*TASK ITEM*: Every record must come back unchanged, apart from the pictures, which are dropped.

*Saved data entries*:

----

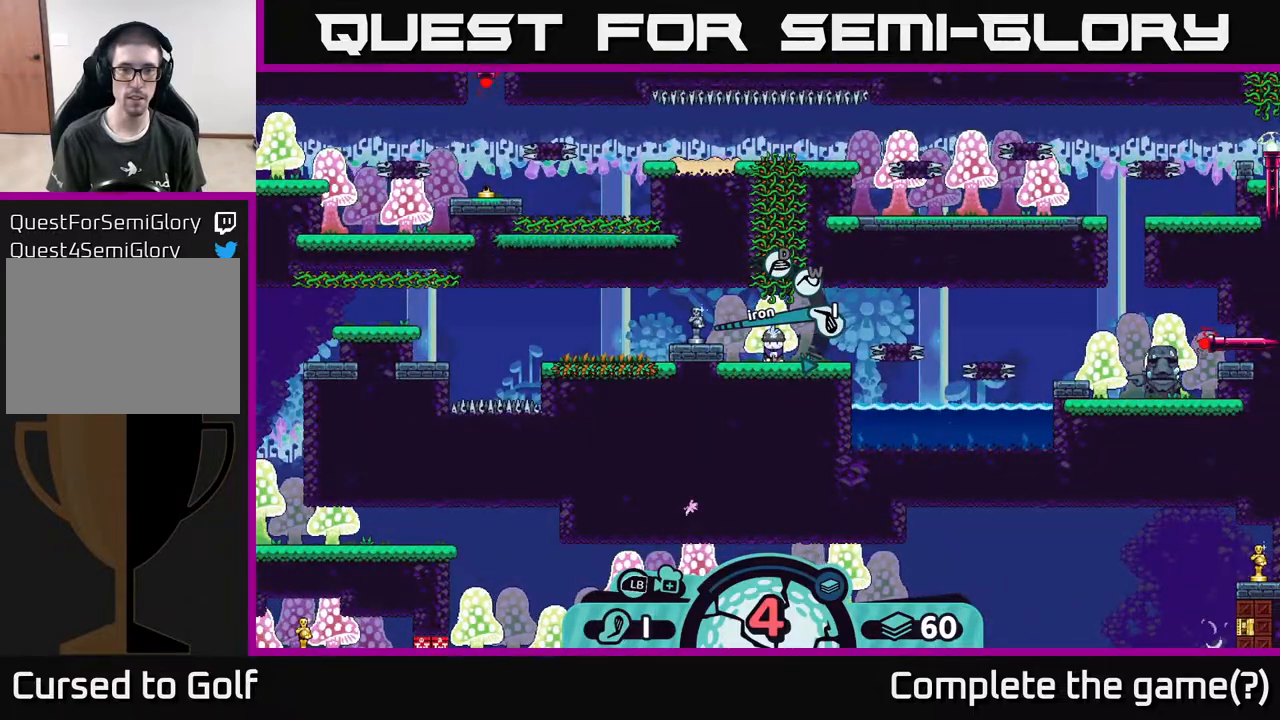
{"buttons": [], "left_stick": "left", "right_stick": "center", "events": [[250, "left_stick", "left"], [333, "X", "down"], [450, "X", "up"]]}
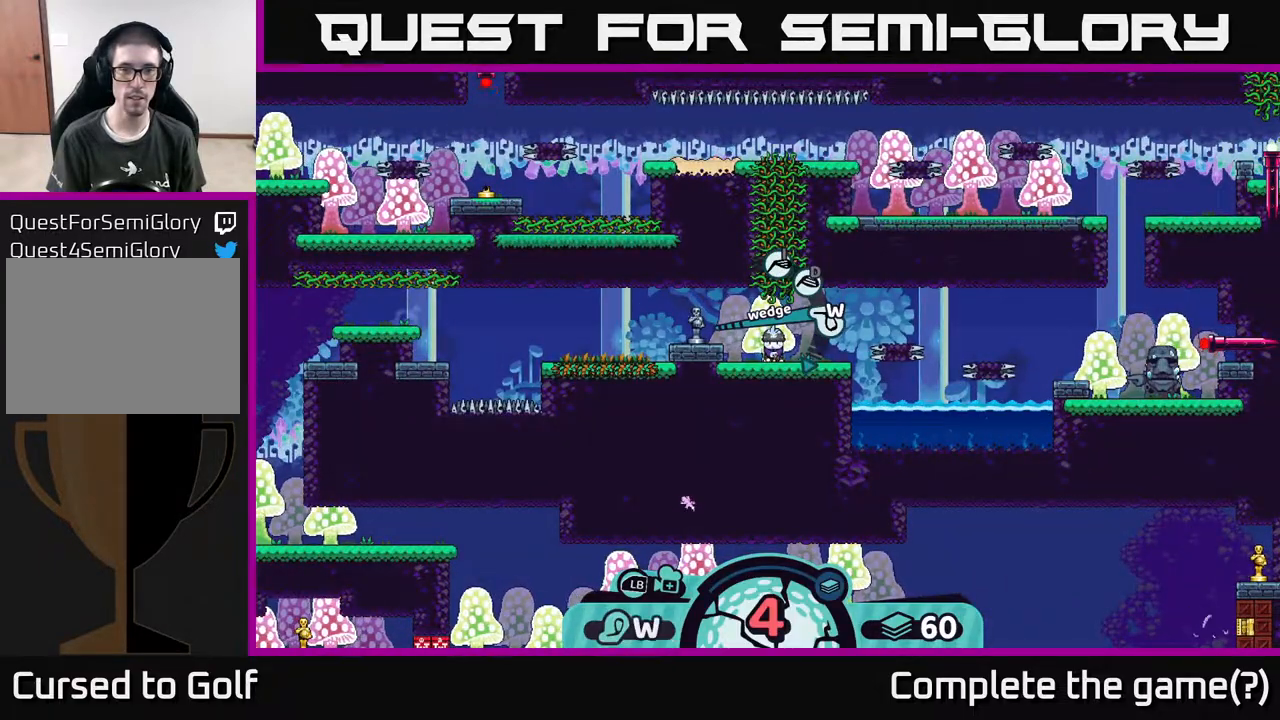
{"buttons": [], "left_stick": "left", "right_stick": "center", "events": [[100, "left_stick", "center"], [300, "left_stick", "left"], [417, "X", "down"], [500, "X", "up"]]}
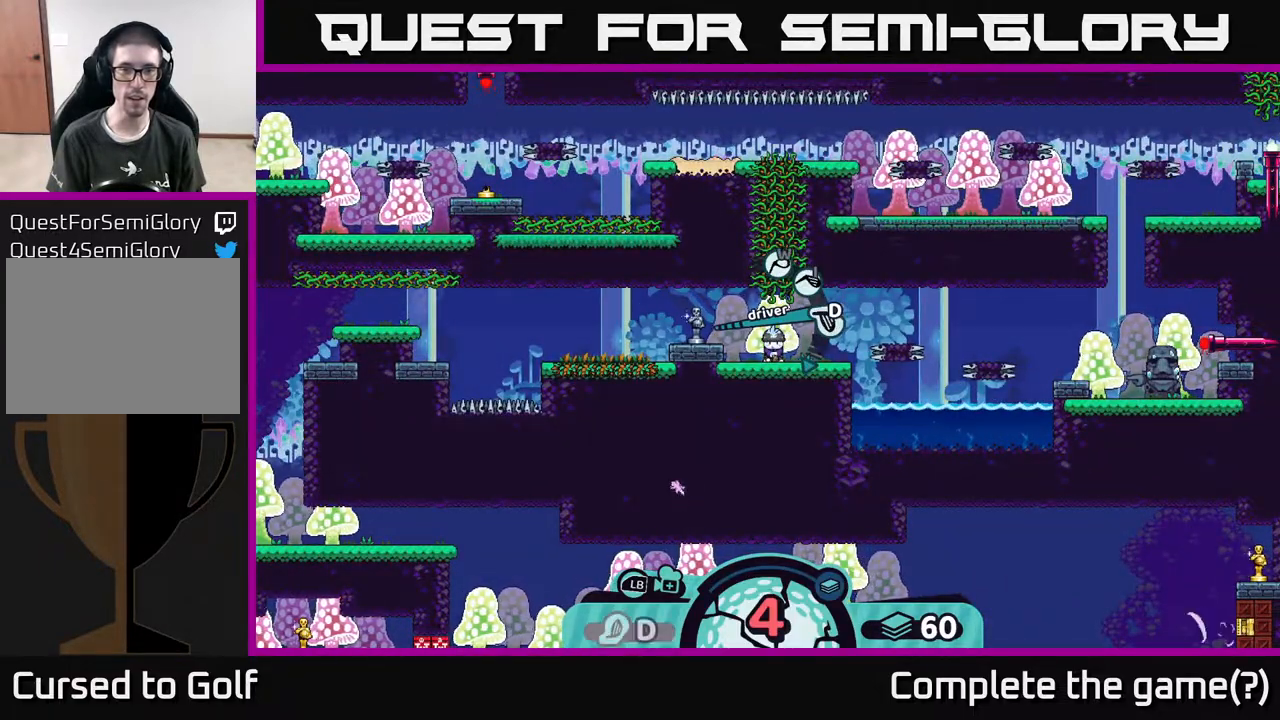
{"buttons": [], "left_stick": "left", "right_stick": "center", "events": [[17, "left_stick", "center"], [217, "left_stick", "left"]]}
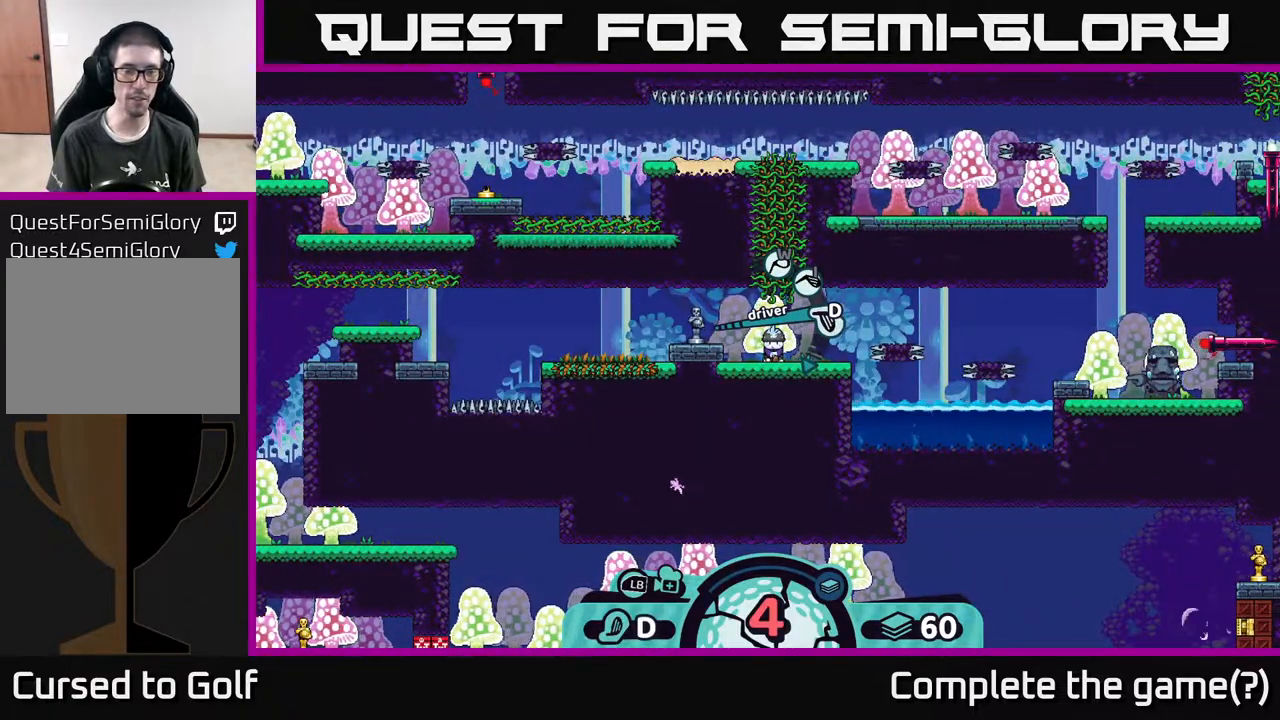
{"buttons": [], "left_stick": "center", "right_stick": "center", "events": [[50, "left_stick", "center"], [433, "A", "down"], [500, "A", "up"]]}
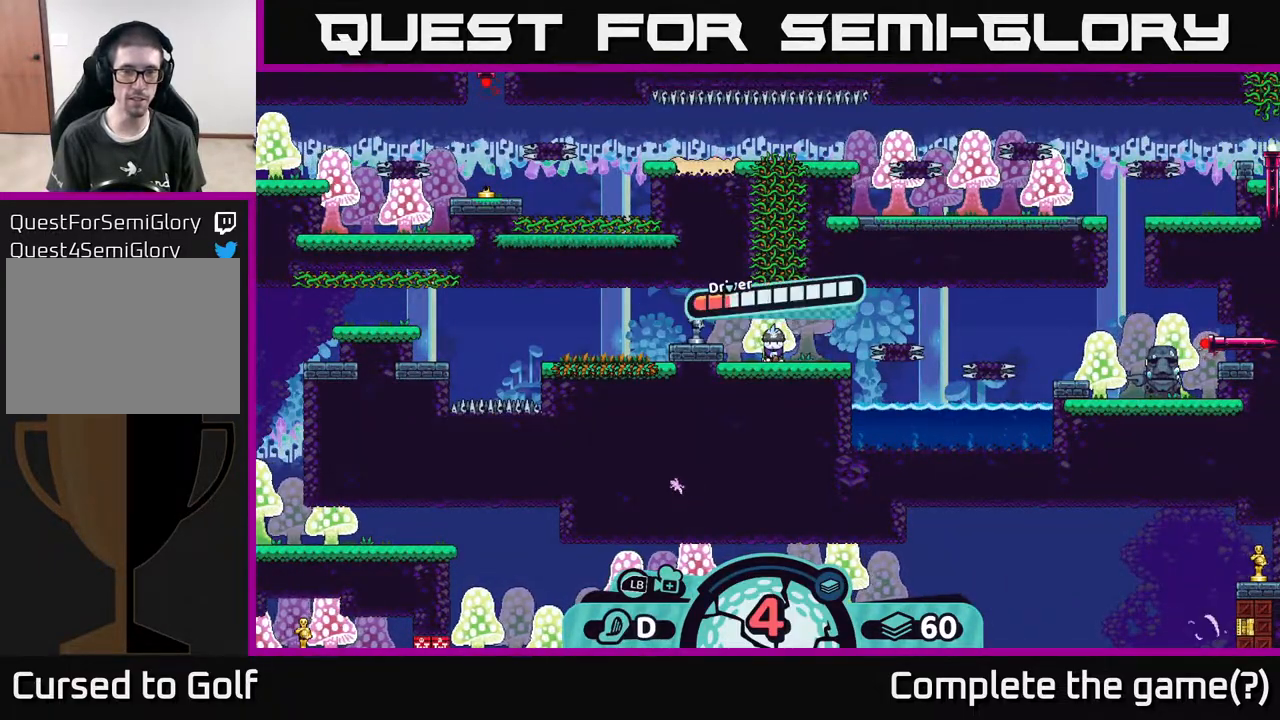
{"buttons": [], "left_stick": "center", "right_stick": "center", "events": []}
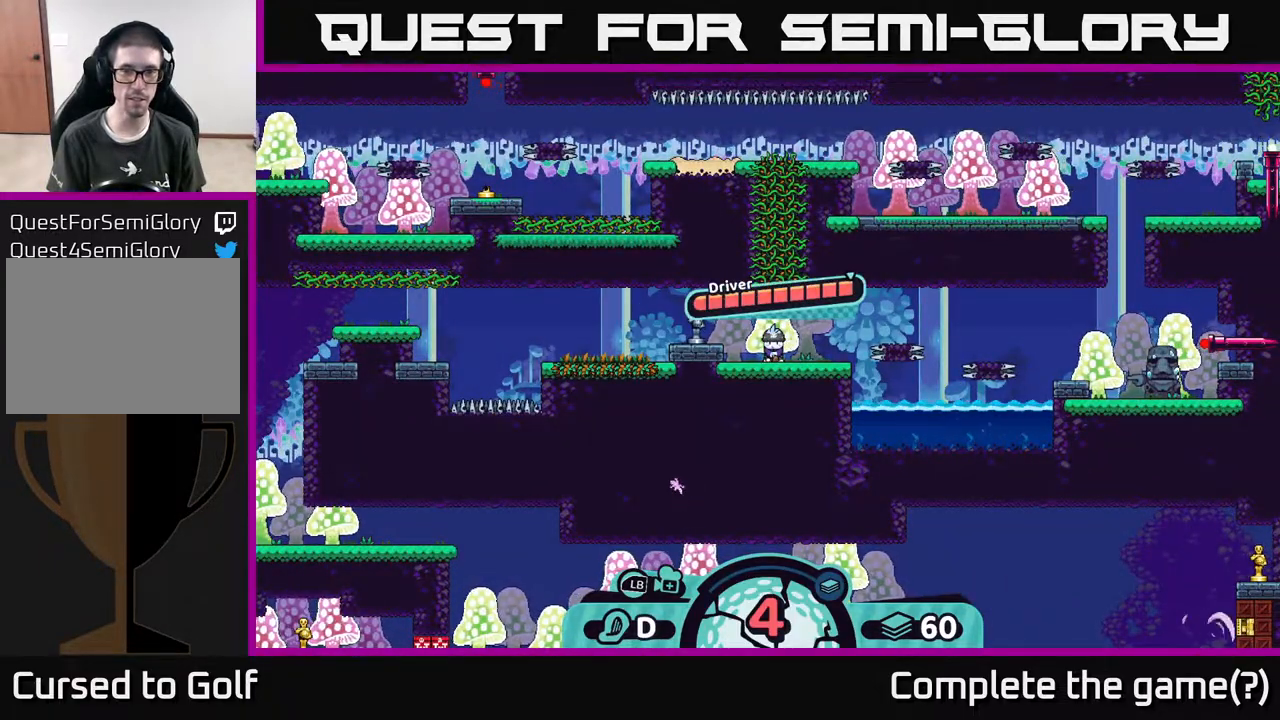
{"buttons": [], "left_stick": "center", "right_stick": "center", "events": []}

----

*SOLVED PROBLEM*:
{"buttons": [], "left_stick": "left", "right_stick": "center", "events": [[250, "left_stick", "left"], [333, "X", "down"], [450, "X", "up"]]}
{"buttons": [], "left_stick": "left", "right_stick": "center", "events": [[100, "left_stick", "center"], [300, "left_stick", "left"], [417, "X", "down"], [500, "X", "up"]]}
{"buttons": [], "left_stick": "left", "right_stick": "center", "events": [[17, "left_stick", "center"], [217, "left_stick", "left"]]}
{"buttons": [], "left_stick": "center", "right_stick": "center", "events": [[50, "left_stick", "center"], [433, "A", "down"], [500, "A", "up"]]}
{"buttons": [], "left_stick": "center", "right_stick": "center", "events": []}
{"buttons": [], "left_stick": "center", "right_stick": "center", "events": []}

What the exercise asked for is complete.